What's the context size ?
Thank you, this model is doing extremely good AND it's running on my laptop! I love it.
Sorry if I missed the information somewhere but what's the context size please?
should be 32000
Yes, same as Mixtral! 32k
Thank you!
@AliceThirty what kind of GPU in that laptop? I've been unable to get it working with 8gb VRAM and 64gb ram :thinkies:
@papercanteen111 According to Mistral AI, original Mixtral needs around 110 gb of VRAM (~2x V100 80gb in cloud), but you can run quantized gguf version on CPU&gpu (I'm running 4 but quantization on 64 gb ram + 8gb VRAM and it works pretty well).

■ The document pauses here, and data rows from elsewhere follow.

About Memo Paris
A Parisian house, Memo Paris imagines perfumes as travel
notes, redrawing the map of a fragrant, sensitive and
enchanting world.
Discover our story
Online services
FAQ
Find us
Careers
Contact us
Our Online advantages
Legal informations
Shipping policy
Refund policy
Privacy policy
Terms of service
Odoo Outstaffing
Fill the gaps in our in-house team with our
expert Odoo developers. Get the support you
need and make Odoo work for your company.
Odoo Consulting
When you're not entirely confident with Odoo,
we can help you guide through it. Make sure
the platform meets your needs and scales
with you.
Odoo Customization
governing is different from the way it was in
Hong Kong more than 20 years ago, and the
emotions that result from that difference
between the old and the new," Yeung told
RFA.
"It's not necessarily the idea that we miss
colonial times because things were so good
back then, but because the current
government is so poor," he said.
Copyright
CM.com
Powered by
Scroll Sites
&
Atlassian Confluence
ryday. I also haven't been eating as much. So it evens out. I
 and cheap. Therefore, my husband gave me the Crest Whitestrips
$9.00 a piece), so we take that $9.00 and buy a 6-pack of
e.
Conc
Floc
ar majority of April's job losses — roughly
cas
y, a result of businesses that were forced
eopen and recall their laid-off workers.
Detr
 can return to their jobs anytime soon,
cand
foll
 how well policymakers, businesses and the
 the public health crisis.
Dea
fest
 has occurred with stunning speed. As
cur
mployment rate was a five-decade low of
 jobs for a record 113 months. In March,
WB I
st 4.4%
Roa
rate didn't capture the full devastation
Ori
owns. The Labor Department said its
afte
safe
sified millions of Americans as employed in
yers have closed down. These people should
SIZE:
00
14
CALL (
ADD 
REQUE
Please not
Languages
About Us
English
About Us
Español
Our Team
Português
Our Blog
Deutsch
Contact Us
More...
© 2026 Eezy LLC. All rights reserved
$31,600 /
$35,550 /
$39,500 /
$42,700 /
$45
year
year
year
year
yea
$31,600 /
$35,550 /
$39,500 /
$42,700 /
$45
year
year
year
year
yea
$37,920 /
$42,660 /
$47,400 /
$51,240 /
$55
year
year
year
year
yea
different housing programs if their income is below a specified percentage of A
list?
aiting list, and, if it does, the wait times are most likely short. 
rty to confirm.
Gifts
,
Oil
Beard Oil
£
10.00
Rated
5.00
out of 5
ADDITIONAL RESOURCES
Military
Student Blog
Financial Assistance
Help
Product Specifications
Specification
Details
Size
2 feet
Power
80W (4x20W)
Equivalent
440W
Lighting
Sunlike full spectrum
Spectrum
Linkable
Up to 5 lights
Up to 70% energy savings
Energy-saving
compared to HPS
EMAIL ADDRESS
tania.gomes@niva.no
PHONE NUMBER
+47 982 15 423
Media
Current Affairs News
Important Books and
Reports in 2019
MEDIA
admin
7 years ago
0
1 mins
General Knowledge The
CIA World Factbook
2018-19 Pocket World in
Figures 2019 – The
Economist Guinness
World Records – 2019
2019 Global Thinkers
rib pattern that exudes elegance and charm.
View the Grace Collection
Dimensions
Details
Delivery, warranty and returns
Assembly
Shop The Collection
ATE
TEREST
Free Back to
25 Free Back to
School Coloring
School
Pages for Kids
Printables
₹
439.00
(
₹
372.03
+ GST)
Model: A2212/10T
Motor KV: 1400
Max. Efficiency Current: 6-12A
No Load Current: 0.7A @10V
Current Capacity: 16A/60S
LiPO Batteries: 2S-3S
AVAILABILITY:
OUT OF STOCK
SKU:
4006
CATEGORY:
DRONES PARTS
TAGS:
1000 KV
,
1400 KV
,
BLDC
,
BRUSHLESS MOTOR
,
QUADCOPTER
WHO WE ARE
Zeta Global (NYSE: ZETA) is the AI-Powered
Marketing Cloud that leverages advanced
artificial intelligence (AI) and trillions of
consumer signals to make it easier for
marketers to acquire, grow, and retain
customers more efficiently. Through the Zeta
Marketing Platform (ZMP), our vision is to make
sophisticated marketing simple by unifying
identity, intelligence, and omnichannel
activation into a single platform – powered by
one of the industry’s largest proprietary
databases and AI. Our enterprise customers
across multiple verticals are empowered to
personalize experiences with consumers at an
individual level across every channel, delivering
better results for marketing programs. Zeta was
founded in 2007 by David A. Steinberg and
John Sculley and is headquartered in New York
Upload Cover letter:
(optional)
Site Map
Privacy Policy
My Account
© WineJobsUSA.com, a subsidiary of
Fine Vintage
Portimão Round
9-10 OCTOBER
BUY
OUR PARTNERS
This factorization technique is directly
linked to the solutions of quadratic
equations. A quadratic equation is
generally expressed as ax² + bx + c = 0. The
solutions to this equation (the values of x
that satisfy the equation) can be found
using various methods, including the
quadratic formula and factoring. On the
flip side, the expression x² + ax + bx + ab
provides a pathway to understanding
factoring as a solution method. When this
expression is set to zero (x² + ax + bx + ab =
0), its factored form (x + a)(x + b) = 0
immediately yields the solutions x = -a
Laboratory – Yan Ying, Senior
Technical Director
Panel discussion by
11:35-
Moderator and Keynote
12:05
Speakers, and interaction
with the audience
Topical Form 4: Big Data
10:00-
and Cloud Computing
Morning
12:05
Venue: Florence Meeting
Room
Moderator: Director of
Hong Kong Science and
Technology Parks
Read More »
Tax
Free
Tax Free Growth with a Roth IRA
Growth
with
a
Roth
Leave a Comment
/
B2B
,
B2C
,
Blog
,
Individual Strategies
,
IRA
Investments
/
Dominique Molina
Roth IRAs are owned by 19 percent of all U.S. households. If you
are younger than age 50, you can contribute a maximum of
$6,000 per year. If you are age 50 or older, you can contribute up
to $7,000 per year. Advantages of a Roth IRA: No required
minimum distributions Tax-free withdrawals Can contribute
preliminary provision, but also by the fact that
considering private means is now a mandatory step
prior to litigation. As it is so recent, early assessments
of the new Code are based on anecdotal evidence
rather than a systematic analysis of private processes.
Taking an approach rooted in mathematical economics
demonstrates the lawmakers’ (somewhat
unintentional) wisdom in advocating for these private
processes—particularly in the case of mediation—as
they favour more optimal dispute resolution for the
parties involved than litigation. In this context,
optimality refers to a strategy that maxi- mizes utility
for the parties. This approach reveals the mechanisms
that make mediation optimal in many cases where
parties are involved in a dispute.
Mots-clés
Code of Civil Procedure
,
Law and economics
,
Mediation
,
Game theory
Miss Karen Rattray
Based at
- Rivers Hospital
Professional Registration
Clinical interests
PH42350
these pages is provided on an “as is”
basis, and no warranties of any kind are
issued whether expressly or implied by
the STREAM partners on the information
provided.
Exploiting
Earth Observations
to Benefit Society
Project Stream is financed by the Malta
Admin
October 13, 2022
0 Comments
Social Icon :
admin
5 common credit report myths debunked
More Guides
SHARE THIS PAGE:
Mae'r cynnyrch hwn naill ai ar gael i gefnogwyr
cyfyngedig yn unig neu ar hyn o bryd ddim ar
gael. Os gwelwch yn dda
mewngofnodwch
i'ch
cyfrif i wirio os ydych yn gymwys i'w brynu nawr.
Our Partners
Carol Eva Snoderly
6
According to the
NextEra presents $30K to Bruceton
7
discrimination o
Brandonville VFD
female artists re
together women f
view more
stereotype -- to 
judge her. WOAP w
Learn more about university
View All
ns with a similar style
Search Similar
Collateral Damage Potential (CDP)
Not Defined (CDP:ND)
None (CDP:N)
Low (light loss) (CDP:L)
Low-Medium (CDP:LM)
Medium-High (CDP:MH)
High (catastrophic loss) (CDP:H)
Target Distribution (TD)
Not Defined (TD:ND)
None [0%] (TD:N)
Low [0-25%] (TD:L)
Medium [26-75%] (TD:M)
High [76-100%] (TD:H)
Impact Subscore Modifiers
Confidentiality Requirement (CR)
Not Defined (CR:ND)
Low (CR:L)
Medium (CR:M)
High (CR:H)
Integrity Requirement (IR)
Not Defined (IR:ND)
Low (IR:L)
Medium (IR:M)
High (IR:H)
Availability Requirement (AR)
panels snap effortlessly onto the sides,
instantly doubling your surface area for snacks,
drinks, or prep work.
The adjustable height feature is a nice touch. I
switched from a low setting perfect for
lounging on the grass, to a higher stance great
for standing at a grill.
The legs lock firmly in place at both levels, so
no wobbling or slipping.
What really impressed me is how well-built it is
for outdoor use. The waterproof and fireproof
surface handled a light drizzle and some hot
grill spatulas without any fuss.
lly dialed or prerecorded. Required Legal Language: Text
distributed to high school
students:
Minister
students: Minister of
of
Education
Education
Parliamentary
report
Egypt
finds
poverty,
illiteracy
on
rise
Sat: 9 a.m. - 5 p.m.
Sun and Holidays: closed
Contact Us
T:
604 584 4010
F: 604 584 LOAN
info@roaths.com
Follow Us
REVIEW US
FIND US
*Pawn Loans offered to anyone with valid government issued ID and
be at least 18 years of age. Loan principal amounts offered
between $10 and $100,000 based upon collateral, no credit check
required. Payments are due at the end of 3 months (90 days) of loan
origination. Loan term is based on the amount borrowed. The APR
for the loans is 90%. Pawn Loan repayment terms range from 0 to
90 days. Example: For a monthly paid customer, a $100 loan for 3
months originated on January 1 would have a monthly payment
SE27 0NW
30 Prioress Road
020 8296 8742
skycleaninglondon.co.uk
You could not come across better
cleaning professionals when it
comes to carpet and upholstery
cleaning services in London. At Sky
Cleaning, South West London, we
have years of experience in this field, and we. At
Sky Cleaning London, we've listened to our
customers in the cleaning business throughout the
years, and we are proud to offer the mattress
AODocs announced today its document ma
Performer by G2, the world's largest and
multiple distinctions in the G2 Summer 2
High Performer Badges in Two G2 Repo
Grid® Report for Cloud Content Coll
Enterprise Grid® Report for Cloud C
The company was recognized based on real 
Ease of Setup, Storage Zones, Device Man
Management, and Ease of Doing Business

@papercanteen111 Experimentally I've succeeded in making a q3 of this model "run" on my GPU with 12gb VRAM, but it would take actual 8 minutes to load 2k context and take 3 minutes to produce a response at 0.4 tokens per second. I'm toying with it on a rented 48gb VRAM GPU and it generates faster than my eye can read in that environment.
Additionally there's some researching regarding HQQ + MoE offloading that has succeeded in making Mixtral 8x7b run at usable speed in 12gb VRAM happening as of two days ago. Maybe there will be an easy way to generalize that effect for all MoEs soon?
@AliceThirty what kind of GPU in that laptop? I've been unable to get it working with 8gb VRAM and 64gb ram :thinkies:
Sorry for the missunderstanding, I am not running this model but the GGUF version (Q5_K_M) on my laptop. I have 64GB of RAM and a rtx 3080 ti with 16GB of VRAM
(I opened this thread in the wrong page)